Dicho esto, resulta indignante, y no pocos futbolistas así lo han manifestado, que forzar el reinicio de la competición liguera suponga utilizar a mansalva unos recursos sanitarios en los futbolistas de los que carecen los profesionales que nos defienden en las trincheras hospitalarias. Que podamos saber, aunque se viole la legislación sobre protección de datos, como ha denunciado la AFE, cuántos jugadores están o han estado infectados por la COVID-19, y, en cambio, poco se sepa acerca de la prevalencia de la enfermedad entre quienes nos tienen que sacar del atolladero si caemos en él. Que actuemos así dice mucho sobre las bases morales y éticas, que no es lo mismo, de nuestra sociedad.

Regresamos a la normalidad sin que esta haya cambiado mucho. La nueva normalidad parece un calco de la anterior y tiene un condicionamiento económico comprensible, porque muchas familias también lo están pasando mal por el coronavirus sin estar infectados. Pero esta nueva normalidad debería ser realmente nueva, a menos que deseemos hacer ricos a los propietarios de las empresas funerarias.

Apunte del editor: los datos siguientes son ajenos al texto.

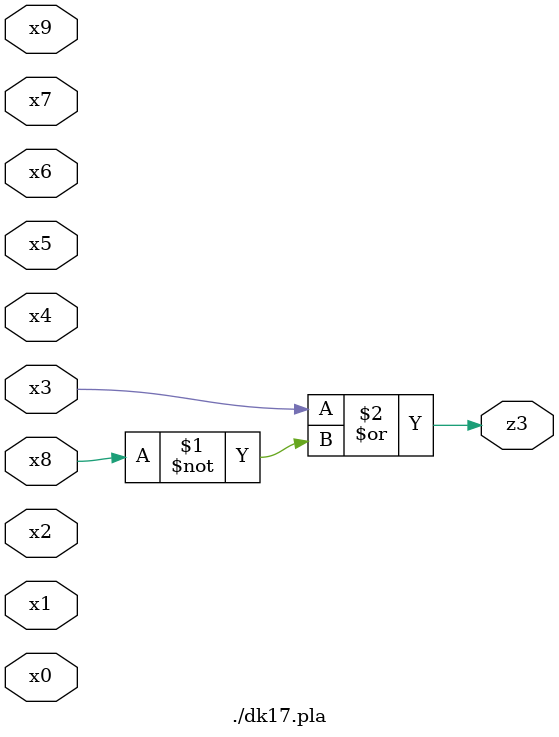
<source format=v>

module \./dk17.pla  ( 
    x0, x1, x2, x3, x4, x5, x6, x7, x8, x9,
    z3  );
  input  x0, x1, x2, x3, x4, x5, x6, x7, x8, x9;
  output z3;
  assign z3 = x3 | ~x8;
endmodule



</source>
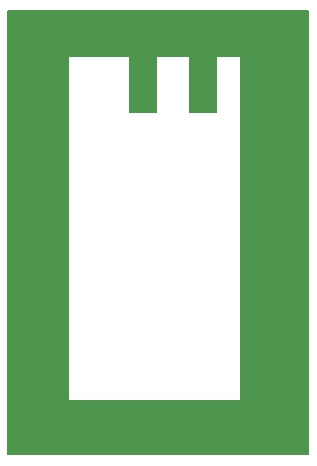
<source format=gbr>
G04 #@! TF.GenerationSoftware,KiCad,Pcbnew,(6.0.0-rc1-dev-205-gc0615c5ef)*
G04 #@! TF.CreationDate,2018-08-06T10:50:12+02:00*
G04 #@! TF.ProjectId,DIODECOVER01A,44494F4445434F5645523031412E6B69,REV*
G04 #@! TF.SameCoordinates,Original*
G04 #@! TF.FileFunction,Soldermask,Top*
G04 #@! TF.FilePolarity,Negative*
%FSLAX46Y46*%
G04 Gerber Fmt 4.6, Leading zero omitted, Abs format (unit mm)*
G04 Created by KiCad (PCBNEW (6.0.0-rc1-dev-205-gc0615c5ef)) date 08/06/18 10:50:12*
%MOMM*%
%LPD*%
G01*
G04 APERTURE LIST*
%ADD10C,0.150000*%
%ADD11R,2.400000X7.400000*%
%ADD12R,4.400000X2.400000*%
%ADD13R,1.924000X1.924000*%
G04 APERTURE END LIST*
D10*
G36*
X5080000Y1905000D02*
X30480000Y1905000D01*
X30480000Y6350000D01*
X5080000Y6350000D01*
X5080000Y1905000D01*
G37*
X5080000Y1905000D02*
X30480000Y1905000D01*
X30480000Y6350000D01*
X5080000Y6350000D01*
X5080000Y1905000D01*
G36*
X30480000Y39370000D02*
X30480000Y1905000D01*
X24765000Y1905000D01*
X24765000Y39370000D01*
X30480000Y39370000D01*
G37*
X30480000Y39370000D02*
X30480000Y1905000D01*
X24765000Y1905000D01*
X24765000Y39370000D01*
X30480000Y39370000D01*
G36*
X5080000Y39370000D02*
X30480000Y39370000D01*
X30480000Y35560000D01*
X5080000Y35560000D01*
X5080000Y39370000D01*
G37*
X5080000Y39370000D02*
X30480000Y39370000D01*
X30480000Y35560000D01*
X5080000Y35560000D01*
X5080000Y39370000D01*
G36*
X5080000Y39370000D02*
X10160000Y39370000D01*
X10160000Y1905000D01*
X5080000Y1905000D01*
X5080000Y39370000D01*
G37*
X5080000Y39370000D02*
X10160000Y39370000D01*
X10160000Y1905000D01*
X5080000Y1905000D01*
X5080000Y39370000D01*
D11*
G04 #@! TO.C,D2*
X21590000Y34410000D03*
X16510000Y34410000D03*
G04 #@! TD*
D12*
G04 #@! TO.C,J10*
X7620000Y30480000D03*
X7620000Y27940000D03*
G04 #@! TD*
D13*
G04 #@! TO.C,J1*
X13335000Y3810000D03*
X10795000Y3810000D03*
X8255000Y3810000D03*
G04 #@! TD*
G04 #@! TO.C,J2*
X28575000Y9525000D03*
X28575000Y6985000D03*
X28575000Y4445000D03*
G04 #@! TD*
G04 #@! TO.C,J3*
X28575000Y32385000D03*
X28575000Y34925000D03*
X28575000Y37465000D03*
G04 #@! TD*
M02*

</source>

Se entiende que el regreso a la competición liguera sea una necesidad económica de estos clubes convertidos en sociedades anónimas deportivas. Como aficionado celebro poder volver a ver a mi equipo, aunque sea por televisión. Pero como ciudadano me indigna, me duele que quienes se juegan su vida por la mía presencien con des- facha- tez el comportamiento de muchos de sus vecinos y que el negocio del fútbol sea más importante que el derecho a la salud de todos, una lucha que no debería ser solo suya sino también nuestra. Y es que hay muertos y homicidios que ningún juez va a investigar. Porque, caso de hacerlo, quizás tuviéramos que ser todos los que debiéramos ingresar en la cárcel, por nuestra responsabilidad en mantener viva la enfermedad. Y, al igual que nunca hay suficiente pan para tanto chorizo, tampoco habría rejas para tantos delincuentes.